The Beacon of the Prarie
Balloon Short Story
The Beacon of the Plains
Rachel Menzel
We’d seen it before—the cheerful, vibrant, multi-colored water tower perched along I-80—but we’d always pass it in a burst of sunlight and speed, knowing we’d see it again next summer, when it would momentarily fill our windshield and then fall away as we sped toward Colorado or Nebraska.
My husband and I grew up in the Omaha metro, so we have a deep appreciation for the Midwest. People of the plains are different. We see things other people miss, like the slate-gray sky of a snowstorm or the shimmer of asphalt on a steamy summer day. More than the landscape, there is a language, a set of common interests that bring us together. Despite our love of the plains, jobs and opportunities took us far afield. We soon discovered that our compatriots from different regions of the country weren’t necessarily as interested in swapping crockpot recipes or guessing which crops were growing nearby. But those thoughts are rooted deeply within us.
In the fateful month of March of 2020, we were living in Querétaro, Mexico. My husband was teaching at an international school, and every day we’d switch on the television to see the Covid numbers climbing. We’d been living abroad for the past four years, and we’d never felt so removed from home. In a time of such uncertainty, our families encouraged us to return to the United States. The decision was made all that much easier when the school closed.
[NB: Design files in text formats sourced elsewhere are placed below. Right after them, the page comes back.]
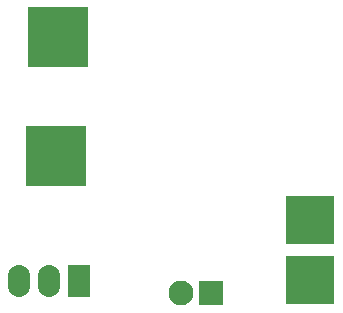
<source format=gbs>
G04 Layer: BottomSolderMaskLayer*
G04 EasyEDA v6.5.34, 2023-10-05 20:18:03*
G04 Gerber Generator version 0.2*
G04 Scale: 100 percent, Rotated: No, Reflected: No *
G04 Dimensions in millimeters *
G04 leading zeros omitted , absolute positions ,4 integer and 5 decimal *
%FSLAX45Y45*%
%MOMM*%

%AMMACRO1*1,1,$1,$2,$3*1,1,$1,$4,$5*1,1,$1,0-$2,0-$3*1,1,$1,0-$4,0-$5*20,1,$1,$2,$3,$4,$5,0*20,1,$1,$4,$5,0-$2,0-$3,0*20,1,$1,0-$2,0-$3,0-$4,0-$5,0*20,1,$1,0-$4,0-$5,$2,$3,0*4,1,4,$2,$3,$4,$5,0-$2,0-$3,0-$4,0-$5,$2,$3,0*%
%ADD10O,1.9015964X2.7015948*%
%ADD11MACRO1,0.1016X0.9X-1.3X-0.9X-1.3*%
%ADD12MACRO1,0.1016X-2.5X-2.5X-2.5X2.5*%
%ADD13MACRO1,0.102X1X-1X-1X-1*%
%ADD14C,2.1020*%
%ADD15MACRO1,0.102X-2X-2X-2X2*%

%LPD*%
D10*
G01*
X1270000Y11632692D03*
G01*
X1015974Y11633682D03*
D11*
G01*
X1524010Y11632681D03*
D12*
G01*
X1327147Y12693624D03*
G01*
X1339847Y13696924D03*
D13*
G01*
X2641600Y11531600D03*
D14*
G01*
X2387600Y11531600D03*
D15*
G01*
X3479800Y11645874D03*
G01*
X3479800Y12153874D03*
M02*

</source>
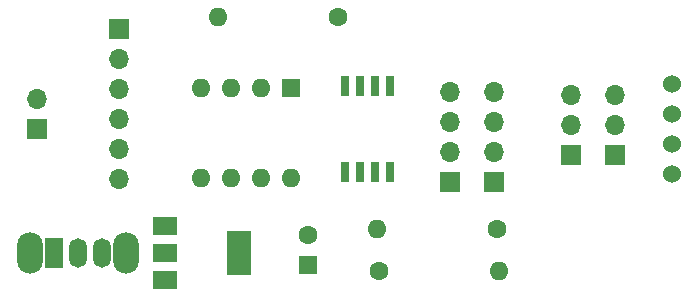
<source format=gbr>
%TF.GenerationSoftware,KiCad,Pcbnew,(5.1.9-0-10_14)*%
%TF.CreationDate,2021-08-17T09:45:53+08:00*%
%TF.ProjectId,arduino_oled_sonic,61726475-696e-46f5-9f6f-6c65645f736f,rev?*%
%TF.SameCoordinates,Original*%
%TF.FileFunction,Soldermask,Top*%
%TF.FilePolarity,Negative*%
%FSLAX46Y46*%
G04 Gerber Fmt 4.6, Leading zero omitted, Abs format (unit mm)*
G04 Created by KiCad (PCBNEW (5.1.9-0-10_14)) date 2021-08-17 09:45:53*
%MOMM*%
%LPD*%
G01*
G04 APERTURE LIST*
%ADD10O,1.600000X1.600000*%
%ADD11C,1.600000*%
%ADD12O,2.200000X3.500000*%
%ADD13O,1.500000X2.500000*%
%ADD14R,1.500000X2.500000*%
%ADD15R,1.600000X1.600000*%
%ADD16R,0.650000X1.700000*%
%ADD17R,2.000000X1.500000*%
%ADD18R,2.000000X3.800000*%
%ADD19O,1.700000X1.700000*%
%ADD20R,1.700000X1.700000*%
%ADD21C,1.530000*%
G04 APERTURE END LIST*
D10*
%TO.C,R3*%
X137338000Y-88865000D03*
D11*
X147498000Y-88865000D03*
%TD*%
D10*
%TO.C,R2*%
X161158000Y-110365000D03*
D11*
X150998000Y-110365000D03*
%TD*%
D10*
%TO.C,R1*%
X150838000Y-106865000D03*
D11*
X160998000Y-106865000D03*
%TD*%
D12*
%TO.C,SW1*%
X129598000Y-108865000D03*
X121398000Y-108865000D03*
D13*
X127498000Y-108865000D03*
X125498000Y-108865000D03*
D14*
X123498000Y-108865000D03*
%TD*%
D10*
%TO.C,U4*%
X143498000Y-102485000D03*
X135878000Y-94865000D03*
X140958000Y-102485000D03*
X138418000Y-94865000D03*
X138418000Y-102485000D03*
X140958000Y-94865000D03*
X135878000Y-102485000D03*
D15*
X143498000Y-94865000D03*
%TD*%
D16*
%TO.C,U3*%
X151903000Y-102015000D03*
X150633000Y-102015000D03*
X149363000Y-102015000D03*
X148093000Y-102015000D03*
X148093000Y-94715000D03*
X149363000Y-94715000D03*
X150633000Y-94715000D03*
X151903000Y-94715000D03*
%TD*%
D17*
%TO.C,U2*%
X132848000Y-106565000D03*
X132848000Y-111165000D03*
X132848000Y-108865000D03*
D18*
X139148000Y-108865000D03*
%TD*%
D19*
%TO.C,J6*%
X128998000Y-102565000D03*
X128998000Y-100025000D03*
X128998000Y-97485000D03*
X128998000Y-94945000D03*
X128998000Y-92405000D03*
D20*
X128998000Y-89865000D03*
%TD*%
D19*
%TO.C,J5*%
X156998000Y-95245000D03*
X156998000Y-97785000D03*
X156998000Y-100325000D03*
D20*
X156998000Y-102865000D03*
%TD*%
D19*
%TO.C,J4*%
X121998000Y-95825000D03*
D20*
X121998000Y-98365000D03*
%TD*%
D11*
%TO.C,C1*%
X144998000Y-107365000D03*
D15*
X144998000Y-109865000D03*
%TD*%
D19*
%TO.C,J3*%
X167248000Y-95535000D03*
X167248000Y-98075000D03*
D20*
X167248000Y-100615000D03*
%TD*%
D19*
%TO.C,J2*%
X170998000Y-95535000D03*
X170998000Y-98075000D03*
D20*
X170998000Y-100615000D03*
%TD*%
D19*
%TO.C,J1*%
X160748000Y-95245000D03*
X160748000Y-97785000D03*
X160748000Y-100325000D03*
D20*
X160748000Y-102865000D03*
%TD*%
D21*
%TO.C,U1*%
X175748000Y-99635000D03*
X175748000Y-97095000D03*
X175748000Y-94555000D03*
X175748000Y-102175000D03*
%TD*%
M02*

</source>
Like most things, the idea came before the plan. Flights from our regional airport to the US were being canceled left and right, and we didn’t want to risk flying out of Mexico City and getting trapped among the crowds in the airport. Our eyes then turned to our tiny Mexican car as our only viable option, purchased solely to take us to the grocery store and back. It had trouble breaking 50 mph, had an engine about the size of a go-kart’s, had no air conditioning or cruise control, and had recently broken its radiator fan, rendering that useless when not stirred into motion by air rushing through the grill. It isn’t imported into the United States because of its failure to meet safety standards. Nevertheless, on March 26, we loaded up all our belongings into said car slightly after midnight and began the drive north. I’ll spare you the details of the drive; the specs of the car should be enough to paint a picture of a miserably hot and terrifying ordeal, knowing that at any moment, the tiny engine could give out, stranding us with no backup plan.
By a wish and a prayer, we sputtered across the US/Mexico border and arrived outside of Austin, Texas eighteen hours later, our destination for a hazy quarantine in a popup camper belonging to my aunt. The next two weeks passed in a surreal fog of avoiding other people and playing countless games of cribbage. Despite being back in the United States, we felt a distance from our surroundings, and when our two weeks were up, we trundled back into the same car to continue our journey homeward.
It’s a long, sparse, and unfamiliar trek up I-35, past landscapes that cannot compare to the gentle hills of eastern Nebraska. As we connected with Highway 81, a kind of urgency took over. There was something in the air that tasted familiar, spurring us onward. And then at long last, a rainbow of color came into view like a beacon: the water tower.
I felt like crying. It was the first familiar sight we’d seen in what felt like years. While all the uncertainty and stress we’d faced didn’t quite melt away, it somehow felt seen. My husband pulled onto the shoulder of the highway and let the car idle. The road was totally empty, and the water tower shone in the golden, late afternoon sun. We sat and stared for I don’t know how long; the car’s clock had never been an accurate source of time. But when we turned off of Highway 81 onto I-80, I felt like a changed person. The water tower had stopped being just the cheerful landmark in York, Nebraska. Now it meant something different. Now it meant home.